Source text:
=== Begin Enclosure ===
To the right is inside the tomb, a slab of stone where
Christ’s body was laid after his crucifixion.
On the way out I took a good look at the wall_the recently built 400-mile-long wall now separating
Israel from Palestinian territories. I can't tell you how sad it makes you feel to see it. It just elicits a
raw, naked emotion of sadness to see
this new Berlin Wall. An irrational,
unspeakable emotion of total sadness
descends on you when you get close to
this thing. My politics didn't change
from this trip, but one statement kept
coming back, from psychiatrist Fritz
Perls: The more you resist, the more it
persists.
It is impossible to find gefilte fish, corned beef, pastrami or matzo ball soup here.
No one wears Spandex or seems to jog, exercise or ride bikes for physical health here,
in Athens, or in Egypt.
I went inside to the very center of the pyramid. One crawls through a four-foot opening. Only 100
tickets are sold for this. When the vents of the pyramid were eventually opened, a rush of air stabilized
the temperature. The King's Chamber, the center of the Great Pyramid where we crawled, is sixty-eight
degrees all year long, right in the middle of the Egyptian desert_air conditioned for four millennia.
So inside the pyramid is supposed to be the center of healing, with unusual magnetic energies. Even
food is supposed to remain unspoiled here. The king's chamber is about 20x20x40 feet, a clean, smooth
room with no writing or hieroglyphics at all. As five of us entered, a yoga hippie was in the center
chanting “ohhhmmm,” so I thought I'd try my hand at it. I stood in the center of the King's Chamber
and started my “ohhhmmm.” For some strange reason, I sang the lowest note that I can sing (G below
C), and it was low, strong and overpowering. It just filled up the room. I was amazed at the echo-
resonance reverberating through my voice...and through me.
I did it again, just for good measure, and felt something strange inside me. Not to make a big deal out
of it, but since I was in the pyramid I feel a certain absence of fear in my life.
(How nice if that lasted!)
=== End Enclosure ===
Extracted information:
=== Begin Enclosure ===
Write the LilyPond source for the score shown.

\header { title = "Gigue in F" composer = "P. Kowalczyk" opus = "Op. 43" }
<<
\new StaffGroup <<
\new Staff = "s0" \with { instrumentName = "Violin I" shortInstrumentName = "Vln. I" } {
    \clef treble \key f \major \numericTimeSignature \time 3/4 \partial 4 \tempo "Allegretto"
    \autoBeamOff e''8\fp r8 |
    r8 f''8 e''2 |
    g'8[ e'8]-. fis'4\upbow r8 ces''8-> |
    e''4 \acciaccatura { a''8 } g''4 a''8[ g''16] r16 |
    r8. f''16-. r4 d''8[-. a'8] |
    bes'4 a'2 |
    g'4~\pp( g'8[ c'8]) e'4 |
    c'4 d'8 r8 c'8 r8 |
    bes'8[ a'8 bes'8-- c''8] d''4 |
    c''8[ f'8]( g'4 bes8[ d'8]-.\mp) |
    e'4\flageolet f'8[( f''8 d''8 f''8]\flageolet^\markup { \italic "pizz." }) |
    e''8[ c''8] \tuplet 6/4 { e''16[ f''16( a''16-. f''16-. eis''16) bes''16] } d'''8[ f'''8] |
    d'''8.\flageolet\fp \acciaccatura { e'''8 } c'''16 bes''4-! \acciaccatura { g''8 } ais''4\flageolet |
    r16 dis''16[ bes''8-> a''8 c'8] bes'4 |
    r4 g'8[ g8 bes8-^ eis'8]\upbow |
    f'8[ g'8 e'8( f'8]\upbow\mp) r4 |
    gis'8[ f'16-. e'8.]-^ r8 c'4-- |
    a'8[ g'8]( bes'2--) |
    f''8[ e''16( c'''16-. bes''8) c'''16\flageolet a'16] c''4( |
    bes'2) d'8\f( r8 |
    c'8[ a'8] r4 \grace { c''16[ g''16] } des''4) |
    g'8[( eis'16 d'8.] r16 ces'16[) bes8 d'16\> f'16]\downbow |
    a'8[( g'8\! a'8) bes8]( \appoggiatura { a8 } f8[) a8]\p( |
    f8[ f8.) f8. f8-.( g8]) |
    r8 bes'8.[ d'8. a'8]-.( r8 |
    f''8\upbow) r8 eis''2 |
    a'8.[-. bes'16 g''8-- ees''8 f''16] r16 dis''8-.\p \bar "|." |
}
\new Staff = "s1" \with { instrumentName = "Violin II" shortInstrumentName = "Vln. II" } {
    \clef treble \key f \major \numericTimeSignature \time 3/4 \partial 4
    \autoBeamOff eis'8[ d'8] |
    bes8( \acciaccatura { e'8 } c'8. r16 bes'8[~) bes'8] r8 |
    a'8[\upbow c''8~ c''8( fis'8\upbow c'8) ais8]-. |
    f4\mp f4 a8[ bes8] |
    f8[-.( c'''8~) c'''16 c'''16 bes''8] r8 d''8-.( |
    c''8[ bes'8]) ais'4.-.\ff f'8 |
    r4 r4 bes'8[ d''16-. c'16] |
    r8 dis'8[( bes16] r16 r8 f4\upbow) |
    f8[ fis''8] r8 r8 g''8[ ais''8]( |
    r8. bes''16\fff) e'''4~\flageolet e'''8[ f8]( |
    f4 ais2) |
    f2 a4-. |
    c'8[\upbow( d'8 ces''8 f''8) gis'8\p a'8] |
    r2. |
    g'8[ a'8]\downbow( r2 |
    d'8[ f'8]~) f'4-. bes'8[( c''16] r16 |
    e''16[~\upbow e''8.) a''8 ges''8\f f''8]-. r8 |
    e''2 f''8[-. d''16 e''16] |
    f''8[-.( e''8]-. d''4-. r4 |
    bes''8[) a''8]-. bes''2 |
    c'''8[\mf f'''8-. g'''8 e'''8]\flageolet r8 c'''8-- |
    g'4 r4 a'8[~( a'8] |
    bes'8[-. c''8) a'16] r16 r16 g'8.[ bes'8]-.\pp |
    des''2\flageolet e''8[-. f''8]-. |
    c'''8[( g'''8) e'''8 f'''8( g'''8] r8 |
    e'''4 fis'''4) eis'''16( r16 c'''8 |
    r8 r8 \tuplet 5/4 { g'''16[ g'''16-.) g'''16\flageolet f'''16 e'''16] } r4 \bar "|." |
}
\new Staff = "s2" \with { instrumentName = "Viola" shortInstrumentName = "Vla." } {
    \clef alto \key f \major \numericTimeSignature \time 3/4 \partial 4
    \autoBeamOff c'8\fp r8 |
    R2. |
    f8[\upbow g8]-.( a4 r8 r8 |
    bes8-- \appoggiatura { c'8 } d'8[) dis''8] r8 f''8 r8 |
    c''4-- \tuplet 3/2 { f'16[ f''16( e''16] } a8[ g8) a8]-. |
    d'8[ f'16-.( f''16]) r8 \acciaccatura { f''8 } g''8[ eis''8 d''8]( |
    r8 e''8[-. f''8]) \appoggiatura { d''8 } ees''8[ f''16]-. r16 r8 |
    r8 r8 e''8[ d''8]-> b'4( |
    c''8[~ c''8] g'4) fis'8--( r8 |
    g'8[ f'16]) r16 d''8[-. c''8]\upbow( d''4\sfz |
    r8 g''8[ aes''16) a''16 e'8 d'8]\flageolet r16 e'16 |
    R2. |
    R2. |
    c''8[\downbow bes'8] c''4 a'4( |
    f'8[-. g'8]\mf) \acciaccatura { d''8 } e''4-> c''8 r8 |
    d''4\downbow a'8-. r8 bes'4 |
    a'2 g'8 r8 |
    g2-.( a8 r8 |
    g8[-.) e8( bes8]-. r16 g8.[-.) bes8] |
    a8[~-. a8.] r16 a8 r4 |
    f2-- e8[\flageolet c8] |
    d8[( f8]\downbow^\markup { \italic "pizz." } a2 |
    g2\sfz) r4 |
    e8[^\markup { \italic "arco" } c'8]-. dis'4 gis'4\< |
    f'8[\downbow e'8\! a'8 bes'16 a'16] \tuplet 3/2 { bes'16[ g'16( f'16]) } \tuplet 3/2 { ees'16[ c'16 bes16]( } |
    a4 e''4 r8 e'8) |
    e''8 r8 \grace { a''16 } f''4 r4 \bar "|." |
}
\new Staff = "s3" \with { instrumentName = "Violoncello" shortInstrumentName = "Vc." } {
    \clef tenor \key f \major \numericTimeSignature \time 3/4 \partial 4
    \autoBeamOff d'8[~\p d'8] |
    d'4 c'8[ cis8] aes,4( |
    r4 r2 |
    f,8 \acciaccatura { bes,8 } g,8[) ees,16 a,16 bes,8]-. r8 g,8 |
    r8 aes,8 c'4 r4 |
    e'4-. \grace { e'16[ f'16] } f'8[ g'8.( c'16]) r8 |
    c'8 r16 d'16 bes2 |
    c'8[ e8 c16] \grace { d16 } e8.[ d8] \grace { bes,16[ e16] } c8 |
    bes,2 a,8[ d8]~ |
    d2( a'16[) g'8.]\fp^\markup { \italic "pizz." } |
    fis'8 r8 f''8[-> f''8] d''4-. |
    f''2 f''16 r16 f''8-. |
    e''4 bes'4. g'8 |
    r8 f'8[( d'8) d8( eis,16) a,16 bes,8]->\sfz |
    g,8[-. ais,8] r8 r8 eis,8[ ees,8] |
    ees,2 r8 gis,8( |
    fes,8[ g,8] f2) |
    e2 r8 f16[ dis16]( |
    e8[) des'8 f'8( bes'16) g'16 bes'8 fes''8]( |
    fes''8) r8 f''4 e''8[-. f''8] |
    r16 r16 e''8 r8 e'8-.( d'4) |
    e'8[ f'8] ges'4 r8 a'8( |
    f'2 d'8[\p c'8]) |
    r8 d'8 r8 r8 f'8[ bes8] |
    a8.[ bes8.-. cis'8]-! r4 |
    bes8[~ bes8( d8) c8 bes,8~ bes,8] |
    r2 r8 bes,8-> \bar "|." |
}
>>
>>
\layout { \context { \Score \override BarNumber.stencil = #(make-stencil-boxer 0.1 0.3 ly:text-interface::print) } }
=== End Enclosure ===
Task set:
- 1) Say whether each statement agrees with the travel account, answering yes or no and quoting the deciding words from it:
(a) The King's Chamber stays at the same temperature throughout the year.
(b) The walls of the King's Chamber are covered in hieroglyphics.
(c) The writer's politics changed because of the trip.
- 2) Answer these questions using the travel account:
(a) How long is the wall separating Israel from Palestinian territories?
(b) How many tickets are sold for going to the center of the pyramid?
(c) What note did the writer sing in the King's Chamber?

Solved tasks:
- 1)
(a) Yes: "is sixty-eight degrees all year long"
(b) No: "a clean, smooth room with no writing or hieroglyphics at all"
(c) No: "My politics didn't change from this trip"

- 2)
(a) 400 miles
(b) 100
(c) G below C